The study's findings revealed that knowledge about HBV prevention is strongly linked to level of education (AOR=2.3, 95%CI: (1.1-27.3); p=0.045) and working experience (AOR=1.5; 95%CI: (1.16-9.8); p=0.034). The results of this study are in line with a research done in Sudan's White Nile state, which showed that the level of HBV knowledge among HCWs was significantly linked to the level of education 28.
On one hand, our study results were in line with results of a study done in Khartoum where they found that there were no significant association between age, occupation, marital status; but on the other hand, our findings were in contrast with findings revealed in their study where Sanaa et al. showed that there was no statistically significant relationship between knowledge, attitude, educational level, practice, and working experience concerning HBV 21.
The findings from this study revealed that only 2.2% of respondents presented good practices, 69.4% of them had fair practices and 28.4% presented poor practice on HBV practices. A study in Pakistan conducted among the safe population of Quetta , found that 96.9% of respondents never went to Hep B screening and 86.8 per cent registered as negatively immunized against Hep B 29. This have been supported by a study conducted by Ul Haq et al. 30 found that 66.9% of patients w ere within the spectrum of inadequate practice, while 33.1% demonstrated good preventive practice with respect to Hep B. Most of 98.2% of patients have not been certainly screened with hep B before getting the infection.
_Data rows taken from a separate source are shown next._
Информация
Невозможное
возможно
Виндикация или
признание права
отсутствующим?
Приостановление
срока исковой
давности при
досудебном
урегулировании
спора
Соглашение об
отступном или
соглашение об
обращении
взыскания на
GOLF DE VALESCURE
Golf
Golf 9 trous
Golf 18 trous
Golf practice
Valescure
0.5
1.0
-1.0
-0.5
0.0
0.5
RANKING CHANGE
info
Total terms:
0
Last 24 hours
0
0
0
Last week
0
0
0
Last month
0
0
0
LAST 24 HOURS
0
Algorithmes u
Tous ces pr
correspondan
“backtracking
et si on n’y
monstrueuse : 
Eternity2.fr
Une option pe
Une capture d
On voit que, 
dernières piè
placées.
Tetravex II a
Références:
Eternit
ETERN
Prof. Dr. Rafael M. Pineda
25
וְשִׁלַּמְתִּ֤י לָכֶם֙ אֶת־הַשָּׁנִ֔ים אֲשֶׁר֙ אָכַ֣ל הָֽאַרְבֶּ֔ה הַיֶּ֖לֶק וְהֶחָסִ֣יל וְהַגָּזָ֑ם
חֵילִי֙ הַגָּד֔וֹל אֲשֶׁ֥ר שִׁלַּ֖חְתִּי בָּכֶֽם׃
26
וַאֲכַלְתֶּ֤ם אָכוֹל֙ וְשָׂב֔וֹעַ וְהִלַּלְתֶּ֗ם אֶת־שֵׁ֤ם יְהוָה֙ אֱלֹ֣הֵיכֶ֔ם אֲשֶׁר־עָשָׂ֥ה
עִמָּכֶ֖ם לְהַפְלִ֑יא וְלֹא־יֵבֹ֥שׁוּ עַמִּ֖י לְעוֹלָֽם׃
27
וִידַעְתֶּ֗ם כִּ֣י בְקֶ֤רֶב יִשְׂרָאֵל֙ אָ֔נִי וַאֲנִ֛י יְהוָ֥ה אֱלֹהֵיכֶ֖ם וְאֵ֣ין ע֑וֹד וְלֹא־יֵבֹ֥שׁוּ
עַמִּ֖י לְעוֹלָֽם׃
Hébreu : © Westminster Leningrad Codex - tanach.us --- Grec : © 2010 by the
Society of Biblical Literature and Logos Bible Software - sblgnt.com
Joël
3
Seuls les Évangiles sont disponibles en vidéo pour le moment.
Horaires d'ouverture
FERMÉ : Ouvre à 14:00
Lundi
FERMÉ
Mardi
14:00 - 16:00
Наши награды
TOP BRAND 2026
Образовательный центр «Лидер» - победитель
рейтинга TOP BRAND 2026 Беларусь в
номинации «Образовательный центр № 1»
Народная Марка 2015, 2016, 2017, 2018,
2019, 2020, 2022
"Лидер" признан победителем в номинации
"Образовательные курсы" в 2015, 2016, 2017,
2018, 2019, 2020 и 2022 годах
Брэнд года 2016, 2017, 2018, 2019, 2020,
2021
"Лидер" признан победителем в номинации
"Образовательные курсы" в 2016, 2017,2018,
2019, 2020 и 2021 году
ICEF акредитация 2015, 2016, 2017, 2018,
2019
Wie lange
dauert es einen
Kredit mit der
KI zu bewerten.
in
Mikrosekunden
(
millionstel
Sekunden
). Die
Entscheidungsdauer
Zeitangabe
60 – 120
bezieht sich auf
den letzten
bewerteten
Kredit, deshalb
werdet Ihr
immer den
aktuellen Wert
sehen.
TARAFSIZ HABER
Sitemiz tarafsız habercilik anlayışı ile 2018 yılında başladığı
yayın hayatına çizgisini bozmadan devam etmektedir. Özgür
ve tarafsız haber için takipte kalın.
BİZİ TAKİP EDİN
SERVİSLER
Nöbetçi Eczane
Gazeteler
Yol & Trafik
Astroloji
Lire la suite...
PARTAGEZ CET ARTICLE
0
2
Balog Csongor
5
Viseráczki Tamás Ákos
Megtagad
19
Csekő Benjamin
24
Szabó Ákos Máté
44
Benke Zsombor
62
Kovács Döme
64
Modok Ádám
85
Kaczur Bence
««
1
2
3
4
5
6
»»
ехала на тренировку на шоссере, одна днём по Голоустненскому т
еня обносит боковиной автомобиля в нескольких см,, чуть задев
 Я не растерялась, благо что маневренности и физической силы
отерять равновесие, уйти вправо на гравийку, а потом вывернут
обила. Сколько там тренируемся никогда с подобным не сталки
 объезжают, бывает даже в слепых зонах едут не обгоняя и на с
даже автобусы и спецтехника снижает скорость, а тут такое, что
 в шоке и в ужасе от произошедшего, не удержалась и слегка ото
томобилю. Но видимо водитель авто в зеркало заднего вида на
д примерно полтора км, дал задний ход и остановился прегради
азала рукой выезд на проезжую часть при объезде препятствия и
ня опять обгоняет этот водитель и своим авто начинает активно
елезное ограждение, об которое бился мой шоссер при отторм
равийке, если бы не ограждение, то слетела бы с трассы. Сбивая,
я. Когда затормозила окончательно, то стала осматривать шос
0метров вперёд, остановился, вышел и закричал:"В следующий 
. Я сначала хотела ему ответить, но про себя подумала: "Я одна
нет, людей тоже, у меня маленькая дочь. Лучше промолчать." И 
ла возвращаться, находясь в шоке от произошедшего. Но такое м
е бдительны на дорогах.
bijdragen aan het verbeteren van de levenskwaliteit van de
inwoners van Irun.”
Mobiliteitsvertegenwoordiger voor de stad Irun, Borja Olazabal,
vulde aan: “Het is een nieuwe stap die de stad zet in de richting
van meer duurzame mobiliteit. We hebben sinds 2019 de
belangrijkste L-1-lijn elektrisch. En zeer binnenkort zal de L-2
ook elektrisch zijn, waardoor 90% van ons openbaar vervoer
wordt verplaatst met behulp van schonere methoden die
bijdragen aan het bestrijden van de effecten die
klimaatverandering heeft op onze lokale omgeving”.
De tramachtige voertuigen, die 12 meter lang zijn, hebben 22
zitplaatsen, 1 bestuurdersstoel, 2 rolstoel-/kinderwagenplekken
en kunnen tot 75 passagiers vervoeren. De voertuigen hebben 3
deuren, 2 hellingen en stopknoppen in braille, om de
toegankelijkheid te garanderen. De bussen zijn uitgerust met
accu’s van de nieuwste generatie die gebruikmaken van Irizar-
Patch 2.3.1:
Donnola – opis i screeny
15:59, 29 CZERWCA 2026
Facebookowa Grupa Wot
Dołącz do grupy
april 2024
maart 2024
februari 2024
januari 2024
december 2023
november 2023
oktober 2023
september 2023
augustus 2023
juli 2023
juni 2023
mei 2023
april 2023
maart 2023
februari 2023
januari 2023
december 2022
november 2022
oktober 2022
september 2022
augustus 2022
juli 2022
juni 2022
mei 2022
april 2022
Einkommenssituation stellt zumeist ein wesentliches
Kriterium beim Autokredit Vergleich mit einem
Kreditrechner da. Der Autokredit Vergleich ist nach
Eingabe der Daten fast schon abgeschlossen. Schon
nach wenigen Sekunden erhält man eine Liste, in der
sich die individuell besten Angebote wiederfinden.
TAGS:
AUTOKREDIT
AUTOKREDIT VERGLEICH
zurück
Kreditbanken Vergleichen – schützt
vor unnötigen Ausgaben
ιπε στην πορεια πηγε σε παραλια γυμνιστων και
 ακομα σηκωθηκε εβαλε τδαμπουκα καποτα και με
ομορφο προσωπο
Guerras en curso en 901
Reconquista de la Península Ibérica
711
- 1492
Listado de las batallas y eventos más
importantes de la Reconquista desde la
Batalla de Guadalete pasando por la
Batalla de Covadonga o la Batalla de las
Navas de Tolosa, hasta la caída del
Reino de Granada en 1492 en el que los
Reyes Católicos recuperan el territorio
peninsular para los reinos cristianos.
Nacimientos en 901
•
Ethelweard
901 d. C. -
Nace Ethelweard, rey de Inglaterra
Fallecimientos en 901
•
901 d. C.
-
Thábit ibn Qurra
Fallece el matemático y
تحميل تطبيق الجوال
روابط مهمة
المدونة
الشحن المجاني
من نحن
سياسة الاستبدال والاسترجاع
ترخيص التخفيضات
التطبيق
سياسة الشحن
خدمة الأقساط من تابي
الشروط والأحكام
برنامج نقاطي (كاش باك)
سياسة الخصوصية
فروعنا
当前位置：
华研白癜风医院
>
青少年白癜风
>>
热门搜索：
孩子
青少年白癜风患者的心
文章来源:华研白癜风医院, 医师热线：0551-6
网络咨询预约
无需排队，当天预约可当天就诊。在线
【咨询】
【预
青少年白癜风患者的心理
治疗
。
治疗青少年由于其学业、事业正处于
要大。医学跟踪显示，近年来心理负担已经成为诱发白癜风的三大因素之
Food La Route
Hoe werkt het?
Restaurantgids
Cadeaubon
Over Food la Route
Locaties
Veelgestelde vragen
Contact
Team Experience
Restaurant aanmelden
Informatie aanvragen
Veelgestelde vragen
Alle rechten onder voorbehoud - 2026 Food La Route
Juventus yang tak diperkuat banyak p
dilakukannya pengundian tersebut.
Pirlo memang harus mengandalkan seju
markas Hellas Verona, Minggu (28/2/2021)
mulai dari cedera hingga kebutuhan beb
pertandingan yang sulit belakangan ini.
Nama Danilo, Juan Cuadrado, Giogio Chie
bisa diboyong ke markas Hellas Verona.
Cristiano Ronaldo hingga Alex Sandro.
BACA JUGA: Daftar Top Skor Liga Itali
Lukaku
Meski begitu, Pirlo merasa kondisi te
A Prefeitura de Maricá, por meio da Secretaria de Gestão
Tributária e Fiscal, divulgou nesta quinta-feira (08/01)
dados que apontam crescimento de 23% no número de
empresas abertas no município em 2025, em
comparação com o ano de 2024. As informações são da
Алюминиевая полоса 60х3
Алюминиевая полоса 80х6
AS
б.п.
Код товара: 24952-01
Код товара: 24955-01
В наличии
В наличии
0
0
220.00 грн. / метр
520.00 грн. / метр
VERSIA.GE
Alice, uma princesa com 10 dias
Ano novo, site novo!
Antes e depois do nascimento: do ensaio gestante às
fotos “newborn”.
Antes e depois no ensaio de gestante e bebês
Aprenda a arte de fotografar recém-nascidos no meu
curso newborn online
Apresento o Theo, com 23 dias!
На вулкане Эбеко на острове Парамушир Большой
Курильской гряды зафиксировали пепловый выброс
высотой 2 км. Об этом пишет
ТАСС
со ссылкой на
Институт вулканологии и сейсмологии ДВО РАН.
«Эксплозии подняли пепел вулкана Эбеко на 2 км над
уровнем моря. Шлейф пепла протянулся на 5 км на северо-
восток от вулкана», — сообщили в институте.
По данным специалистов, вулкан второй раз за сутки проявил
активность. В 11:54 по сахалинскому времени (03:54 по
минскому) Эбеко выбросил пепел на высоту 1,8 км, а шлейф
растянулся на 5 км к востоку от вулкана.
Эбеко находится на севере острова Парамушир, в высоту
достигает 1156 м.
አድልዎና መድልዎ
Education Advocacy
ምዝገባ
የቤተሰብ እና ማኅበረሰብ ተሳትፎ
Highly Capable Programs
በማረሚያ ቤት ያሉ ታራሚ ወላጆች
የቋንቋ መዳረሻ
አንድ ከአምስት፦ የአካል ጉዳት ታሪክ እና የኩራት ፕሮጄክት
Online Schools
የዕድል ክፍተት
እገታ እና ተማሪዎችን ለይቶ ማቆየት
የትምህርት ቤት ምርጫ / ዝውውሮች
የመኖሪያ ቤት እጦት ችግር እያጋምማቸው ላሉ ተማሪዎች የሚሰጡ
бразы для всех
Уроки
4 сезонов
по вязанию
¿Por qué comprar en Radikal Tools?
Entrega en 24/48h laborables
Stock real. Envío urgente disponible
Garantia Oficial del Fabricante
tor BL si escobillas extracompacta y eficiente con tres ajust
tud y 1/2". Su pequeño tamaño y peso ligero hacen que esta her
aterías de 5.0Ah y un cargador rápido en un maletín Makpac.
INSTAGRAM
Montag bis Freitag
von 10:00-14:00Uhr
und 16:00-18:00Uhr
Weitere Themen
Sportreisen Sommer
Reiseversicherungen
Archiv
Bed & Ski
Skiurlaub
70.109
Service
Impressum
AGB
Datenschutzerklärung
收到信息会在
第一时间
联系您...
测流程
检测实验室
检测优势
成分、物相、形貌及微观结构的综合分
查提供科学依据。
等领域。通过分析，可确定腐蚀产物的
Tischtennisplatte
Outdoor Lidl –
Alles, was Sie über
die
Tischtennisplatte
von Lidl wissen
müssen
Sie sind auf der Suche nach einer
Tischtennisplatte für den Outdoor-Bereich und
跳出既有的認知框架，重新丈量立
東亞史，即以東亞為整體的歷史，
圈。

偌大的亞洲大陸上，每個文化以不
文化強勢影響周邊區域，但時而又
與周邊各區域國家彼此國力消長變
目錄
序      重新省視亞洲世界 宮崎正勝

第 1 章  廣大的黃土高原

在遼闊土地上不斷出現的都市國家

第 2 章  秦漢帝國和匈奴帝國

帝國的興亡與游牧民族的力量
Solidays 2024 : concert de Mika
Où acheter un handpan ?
The result from this study showed that being aged between 20-30 years was associated with 2.5 times (AOR,=2.5; 95%CI: (1.33-3.50); p=0.02) more likely to have good practices on HBV prevention than respondents aged less than 20 years. Respondents with high school had 2.7 times (AOR=2.7; 95%CI: (2.4-5.61); p=0.019) more likely to have good practices on HBV prevention than those with no level of education. The odds of having good practice towards HBV had found to increase with work experience (AOR=2.3; 95%CI: (1.29-4.3); p=0.014). In line with this finding, a study conducted by Ahmad et al. 31 shows that gender, age, marital status, education level, and vaccination status was significantly associated with safer practices towards hepatitis B.
Some of the cleaners in the Byumba, Nemba and Rutongo district hospitals in Rwanda are aware of HBV infection. However, many of the participants lacked the requisite knowledge for prevention and management of post- exposure with HBV. The results for this study found low coverage rate for vaccination and a high prevalence of needle stick injuries. Additional occupational exposure protection strategies, HBV infection training plans, and raising vaccination coverage to all cleaners are all needed.
Some of the cleaners in the Byumba, Nemba and Rutongo district hospitals are aware of Hep B infection. However, many of the participants lacked the requisite knowledge for prevention and management of post- exposure with HBV. The results for this study found low coverage rate for vaccination and a higher prevalence of needle stick injuries. Additional occupational exposure protection strategies, HBV infection training plans, and raising vaccination coverage to all cleaners are all needed.